-- start of READING PASSAGE --

I have a new HR24-200 connected through HDMI to a Denon A1910. It is a new SWM install with the latest HD24 software. In addition I have the Whole Home system with an H21 receiver connected directly to the a Samsung 46" LED TV with HDMI and to a Panasonic BluRay/Amplifier with digital optical cable.

Last night the HR24 locked up 4 times during Monday Night Football, always in conjunction with fast forward. I can use fast forward on the H21/Samsung hookup without problems, so the HR24 problem seems to be related to the HDMI hookup to the Denon. D* may be working on the problem, but they certainly have not solved it. 

I have read the threads on using HDMI to the TV and digital audio to the receiver, but I have only one HDMI connection on my TV and use the Denon's 4 HDMI inputs to interface my BlueRay, the DVR, and my video cameras to the TV. If I go direct to the TV I will need to get some kind of HDMI switch and have to fool around with yet another stepo in switching from BluRay to TV. Yuch! The setup going through the Denon worked perfectly when I had FIOS TV.

I switched from Verizon FIOS to D* because 1) The FIOS receiver has an occasional problem (three or four times in 2 years) where a recorded show will not play back and there is no way to recover it, 2) FIOS DVR disk capacity is pretty limited, and 3) I was never crazy about the FIOS user interface. The straw that broke the camel's back on switching away from FIOS was when my recording of the opening day Patriots game would not play back -- that was just too much to bear.

However, I am thinking about switching back to FIOS because the problems I am now having with D* are much more serious than an occasional missed show.

In addition to the frequent lockups on my DVR equipped Panasonic Plasma, I am having the same short audio dropouts that others have encountered.

More serious is that when trying to record one HD show on the HR24 and watch another HD show recorded earlier on the HR24 through the Whole-Home network/H21, I frequently lose audio and get jagged broken video signals. To me it seems like a band width issue with the network.

Finally, the video on demand is marginal. It takes hours to download an HD movie, and I cannot download a show and watch a recorded program on the H21/Samsung setup because of the limited bandwidth of the network.

I have also been told by D* tech support that when playing back a recording from the HD24 through the H21, only a stereo audio signal is transmitted through the network even if the recording is DD because of band width limitations. I haven't yet tested this. My rear speakers on the H21/Samsung setup do produce sound, but it may be the audio receiver expanding the stereo audio to the rear speakers rather than a true 5.1 DD signal.

As far as I am concerned the lock ups and inability to watch a recorded HD show on by H21/Samsung TV while recording another on the HR24 are fundamental failures, not annoyances. If a fix is not imminent I plan to go back to FIOS and fight with D* about the early cancellation penalties.


----------



## w84mike (Sep 12, 2006)

-- end of READING PASSAGE --
-- start of DATA EXCERPTS --

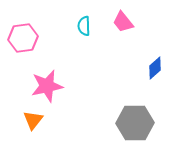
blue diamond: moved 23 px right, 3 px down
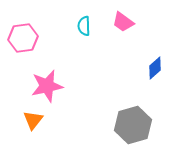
pink trapezoid: rotated 15 degrees counterclockwise
gray hexagon: moved 2 px left, 2 px down; rotated 15 degrees counterclockwise
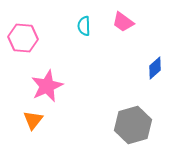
pink hexagon: rotated 12 degrees clockwise
pink star: rotated 12 degrees counterclockwise
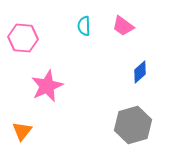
pink trapezoid: moved 4 px down
blue diamond: moved 15 px left, 4 px down
orange triangle: moved 11 px left, 11 px down
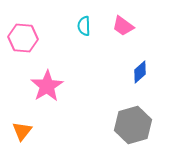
pink star: rotated 8 degrees counterclockwise
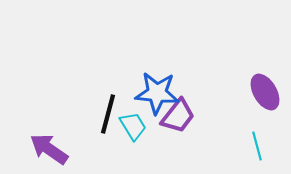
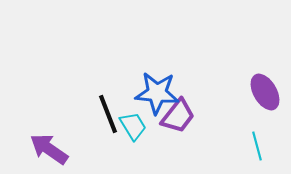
black line: rotated 36 degrees counterclockwise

-- end of DATA EXCERPTS --

__OBJECTIVES__.
1. In the forum post, how many times did the HR24 lock up during Monday Night Football?
2. Transcribe the stretch of the forum post from "More serious is" through "with the network.".
3. Decide whether each statement agrees with the forum post, and support each answer with a quotation from it: (a) The HR24 is connected to the Denon A1910 through HDMI. (b) The TV has four HDMI connections. (c) The writer has already tested whether only a stereo audio signal is sent through the network.

__THE SOLUTIONS__.
1. Four times, always in conjunction with fast forward.

2.
More serious is that when trying to record one HD show on the HR24 and watch another HD show recorded earlier on the HR24 through the Whole-Home network/H21, I frequently lose audio and get jagged broken video signals. To me it seems like a band width issue with the network.

3.
(a) Yes: "I have a new HR24-200 connected through HDMI to a Denon A1910."
(b) No: "I have only one HDMI connection on my TV"
(c) No: "I haven't yet tested this."